The wedding event was an immediate sensation and underground screenings of the documentary video made rounds through several cities over the next months. Miaozi was interviewed by several small media outlets, and later, a documentary video maker began to record their new life together back in Miaozi’s hometown of Jieyang. Due to financial difficulties and China’s hukou (residential permit) system, she had had to relocate from Guangzhou back to her conservative Teochew hometown alone. A few friends, including myself, visited, and I decided to stay. It was December 2019, during the final stretches of the anti-Extradition Law Amendment Bill (anti-ELAB) movement in Hong Kong—often referred to by protesters as “the revolution of our times”. This was also of course the time in which Covid-19 first broke out in China. Chao was born then, and we think of her, same age as the pandemic, as a wartime baby of sorts.
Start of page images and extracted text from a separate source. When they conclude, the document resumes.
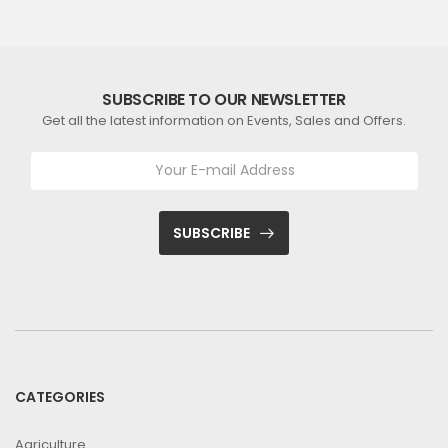
SUBSCRIBE TO OUR NEWSLETTER
Get all the latest information on Events, Sales and Offers.
SUBSCRIBE
CATEGORIES
Agriculture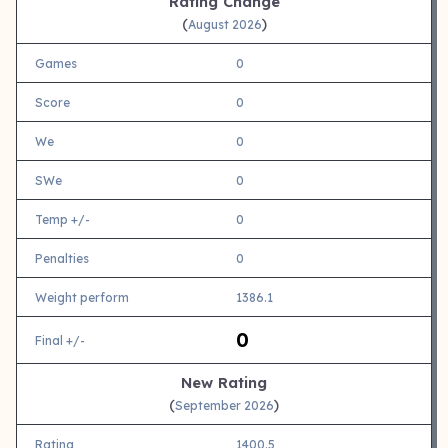
Rating Change
(
)
August 2026
Games
0
Score
0
We
0
SWe
0
Temp +/-
0
Penalties
0
Weight perform
1386.1
0
Final +/-
New Rating
(
)
September 2026
Rating
1400.5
On the first day of 2020, Miaozi, Chao, and I moved from her parents’ home to her family’s village house, the same house where Miaozi herself was born and spent the first twenty years of her life. Then came a period of coronavirus quarantine, which stretched to summer. Conflicts broke out on all fronts in the private sphere as well: between Miaozi and her parents, between Miaozi and her best friend in Guangzhou, between many friends of Chao Family (now she also sometimes lighthearted calls it 吵家族, a homonym of Chao Family meaning “argument family”), and, in a way, between the mother and baby. These lullabies were sung and later recorded during this period of emotional turmoil.

Lullabies are often supposed to be a song sung by a mother to a baby, but “Hate You Tender” is sung both to the baby (lao Moon) and the mother (lao mu) herself. The baby is no longer an other to the mother; instead, Chao becomes the mother as much as the mother becomes the baby. Similarly, in “Does Your Mom Like Your Hair,” a title quoted from a television interview with a punk, the maternal figure can be both Miaozi and Miaozi’s mother. In fact, “Tonight I Hold My Mother in My Arms” may be less of a lullaby for the baby but more for Miaozi’s mother, with whom Miaozi found it as difficult to communicate as the baby. The lyrics and music are a variation of “Night Song” by Pang Mailang, a grassroots pop singer with no professional training. Pang’s music is often out of tune, and he sings Mandarin with a rural dialect (like Miaozi), leading him a few years ago to become an object of class ridicule by urbanites, after which he almost immediately fell back into anonymity. This lullaby is a tribute to him.